Şimdiye dek ortaya çıktığı kadarıyla binlerce insanın yasadışı yollarla ya da yasaların -yetkilerin suiistimal edilerek dinlenmesi, şantaj ya da itibar suikastı için mahrem görüntülerin kaydedilmesi, adli hukuki soruşturmaların siyasi operasyonlara dönüştürülmesi, MİT TIR’larına ülkenin milli menfaatlerine halel getirecek şekilde müdahale edilmesi gibi olaylardan bahsediyoruz.

Bu suçların-olayların faili konumundaki insanların cemaat mensubu olduğunu ve cemaat hiyerarşisine uygun, kamu hiyerarşisine aykırı şekilde davrandığını bize düşündürten ise cemaat temsiliyeti olan kişilerin ve yayın organlarının suçlamaları reddedip filleri ve failleri sahipleniyor olması.

28 Şubatta suçsuz insanların cezalandırıldığını, en temel haklarının gasp edildiğini, burada ise hukuk içinde görünen, devletin verdiği yetkilerle suçların işlendiğini unutmamak gerekir.

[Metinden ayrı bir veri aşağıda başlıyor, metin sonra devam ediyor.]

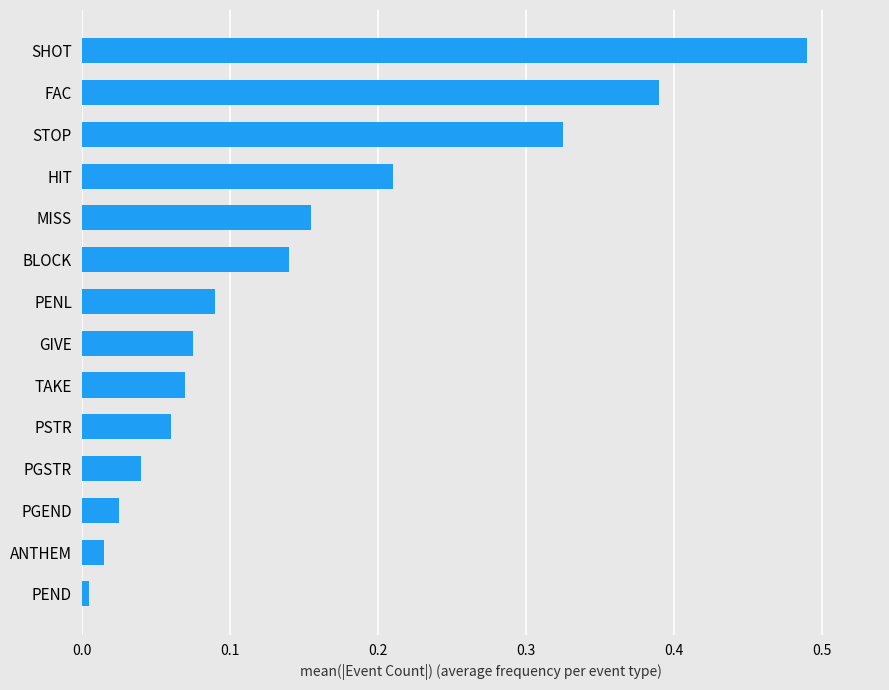

Are the bars horizontal?

Yes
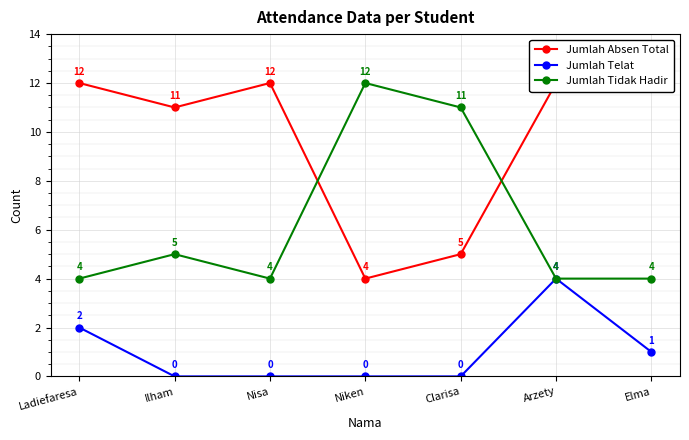

At which category does Jumlah Absen Total reach its first local valley?

Ilham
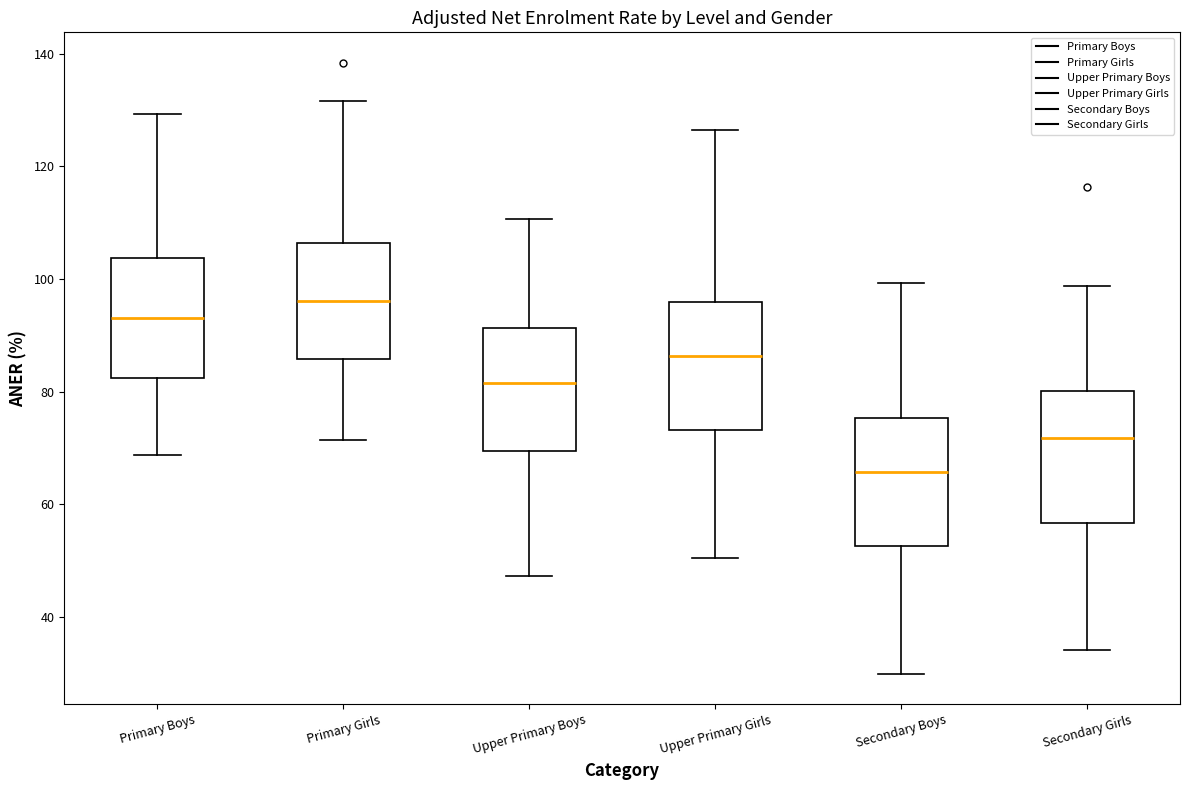

Where does the median line of the box for Upper Primary Boys sit on the y-axis? The values are not printed on the chart, so give them approximately, as read against the axis.

82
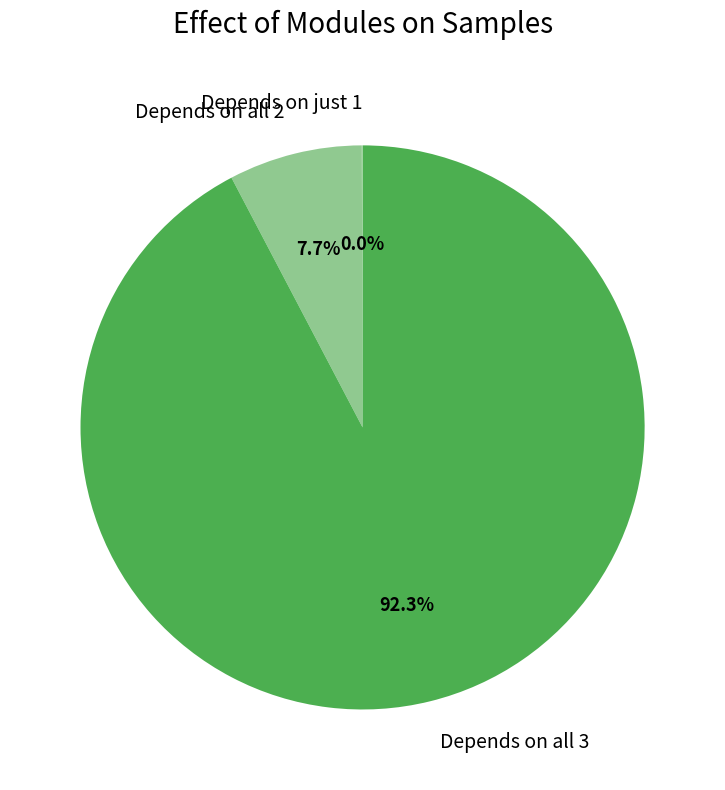

Between Depends on all 2 and Depends on all 3, which is larger?

Depends on all 3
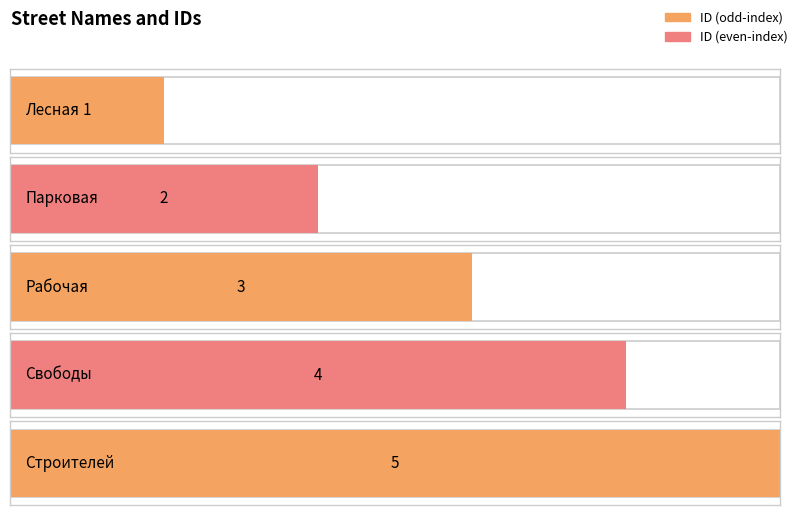

List the labels in order of value, largest first.

Строителей, Свободы, Рабочая, Парковая, Лесная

Kuvvetli ihtimalle, devletteki tehdit algısını pekiştiren birkaç temel nokta daha var. MGK’dan böyle bir karar çıkıyorsa devletin elinde somut başka bilgiler bulgular olmalı. Kamuoyuna yapılan açıklamalarda bunu bu netlikte görmesek de Cumhurbaşkanından başlayarak devleti yönetenlerin dinlenmesiyle elde edilen kozmik bilgilerin nereye servis edildiğinin bilinmezliği muğlaklığı dolayısıyla tehdidi artıran bir neden sayılmalı.

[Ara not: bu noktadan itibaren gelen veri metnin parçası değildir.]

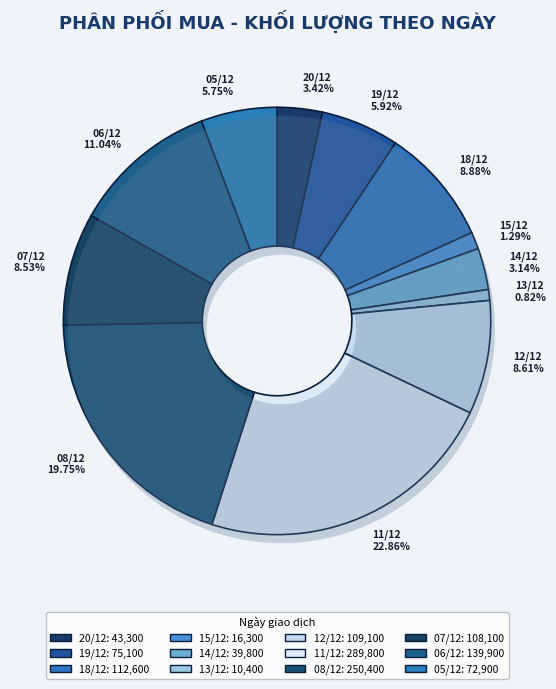

To the nearest percent, what portion does 20/12 represent?

3%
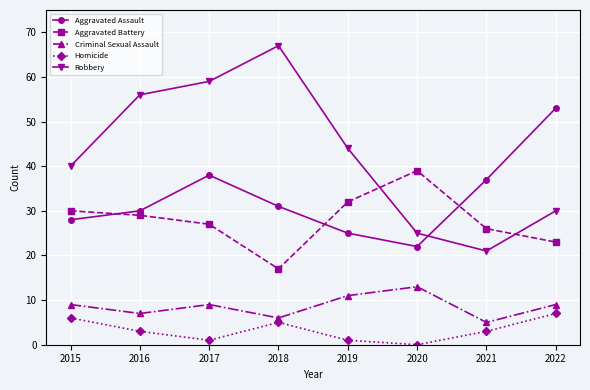

True or false: Robbery and Criminal Sexual Assault intersect in this chart.

False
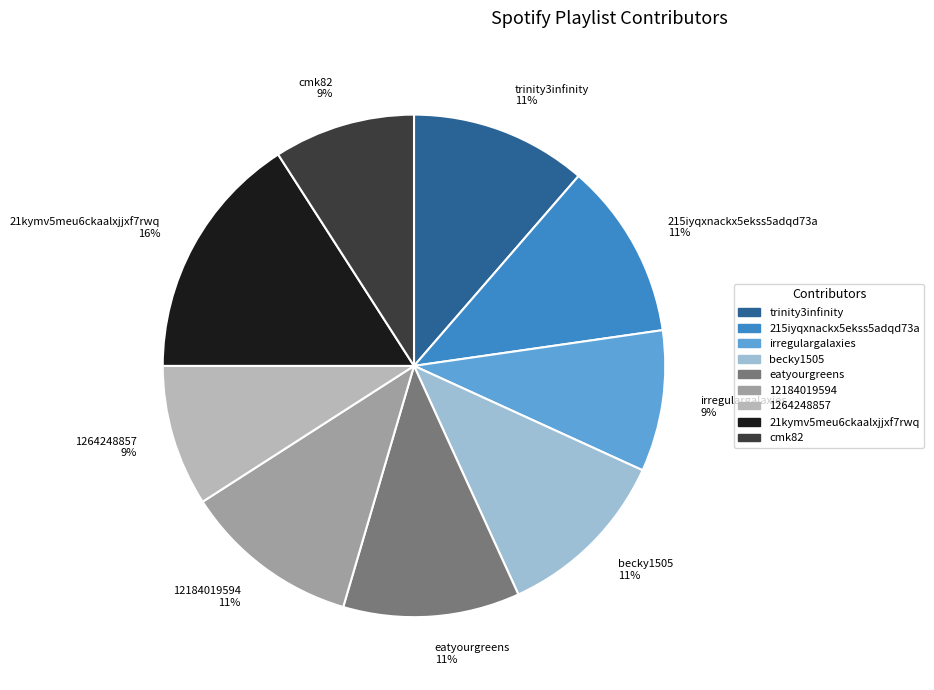

True or false: eatyourgreens accounts for 11% of the total.

True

Ama asıl zor ve zorlayıcı olan, uyuyan hücrelere ne yapılacağı. Paralel yapının devletin her yerinde var olması bir yana, 17 Aralık sürecinde tecrübe edildiği üzere bir yerden düğmeye basılmış gibi harekete geçebildiği ama o hareket başlatılmadığı yani suç mahallinde bulunulsa da suça teşebbüs edilmediği müddetçe hukuk devleti içinde -haliyle kimseye dokunulamayacak olması da devletin teyakkuz halini artırıyor olabilir.